PAGE TEXT =
------------------------------

No difference after running the new extensive test suit on two nodes for 24 hours. The values are constantly within the expected range on 4.4.12.
for reference, here are the differences in the machine-os-content between 4.4.5 and 4.4.12 https://releases-rhcos-art.cloud.privileged.psi.redhat.com/diff.html?first_release=44.81.202005180831-0&first_stream=releases%2Frhcos-4.4&second_release=44.81.202007070223-0&second_stream=releases%2Frhcos-4.4 I am currently looking through cri-o changes to see if anything pops out
I was thinking of https://bugzilla.redhat.com/show_bug.cgi?id=1571183 https://bugzilla.redhat.com/show_bug.cgi?id=1779325 and some other openssl + liveness probe problems. Where really the problem was kernel caching of negative dentries. So what are we doing in the liveness probe in question?
And https://bugzilla.redhat.com/show_bug.cgi?id=1699202
https://bugzilla.redhat.com/show_bug.cgi?id=1699202#c75 shows a leak is fixed when files that are put in tmpfs's are removed (otherwise, they contribute to the cgroups memory count). Does the probe possibly create files in a tmpfs that aren't cleaned up after execution? FWIW: I've already checked, and cri-o does not tell conmon to put a file in the exec-dir, so I do not think the same solution for podman will work for cri-o It's also worth noting that the conmon used for exec is not in the container's cgroup. If anything, it's in the pod's, but I believe it's actually underneath cri-o's (cri-o doesn't move it). If we're seeing a leak similar to the one in podman, I believe it would be coming from the probe, or `runc exec`
(In reply to Peter Hunt from comment #53) > https://bugzilla.redhat.com/show_bug.cgi?id=1699202#c75 shows a leak is > fixed when files that are put in tmpfs's are removed (otherwise, they > contribute to the cgroups memory count). Does the probe possibly create > files in a tmpfs that aren't cleaned up after execution? It only checks if a socket exists and exits afterwards: https://github.com/kubevirt/kubevirt/blob/6f3f5b489a72c12bef026d6c2c3c90fcc63edbe8/cmd/container-disk-v2alpha/main.c#L147 > > FWIW: I've already checked, and cri-o does not tell conmon to put a file in > the exec-dir, so I do not think the same solution for podman will work for > cri-o > > It's also worth noting that the conmon used for exec is not in the > container's cgroup. If anything, it's in the pod's, but I believe it's > actually underneath cri-o's (cri-o doesn't move it). If we're seeing a leak > similar to the one in podman, I believe it would be coming from the probe, > or `runc exec`
given that, it does seem quite improbable that it is the container-disk binary... We can try two different scenerios (if given sufficient access to a reproducing node) 1: we can try with crun instead of runc 2: we can try with a cri-o that runs the exec sync entirely internally (rather than exec'ing to conmon)

------------------------------

DATASET EXCERPT =
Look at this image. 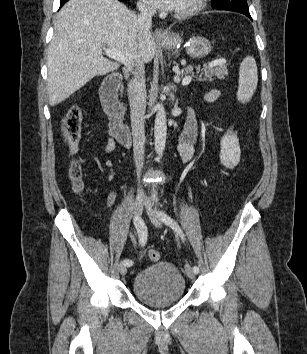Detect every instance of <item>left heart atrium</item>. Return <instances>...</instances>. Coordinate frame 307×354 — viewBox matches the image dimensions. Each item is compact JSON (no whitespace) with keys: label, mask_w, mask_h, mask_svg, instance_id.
<instances>
[{"label":"left heart atrium","mask_w":307,"mask_h":354,"mask_svg":"<svg viewBox=\"0 0 307 354\" xmlns=\"http://www.w3.org/2000/svg\"><path fill=\"white\" fill-rule=\"evenodd\" d=\"M156 8L164 11L176 10L180 0H149Z\"/></svg>","instance_id":"left-heart-atrium-1"}]
</instances>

------------------------------

EXERCISE OBJECTIVE = According to the bug thread, what does the liveness probe in question do?

ANSWER TO THE EXERCISE = It only checks whether a socket exists and then exits.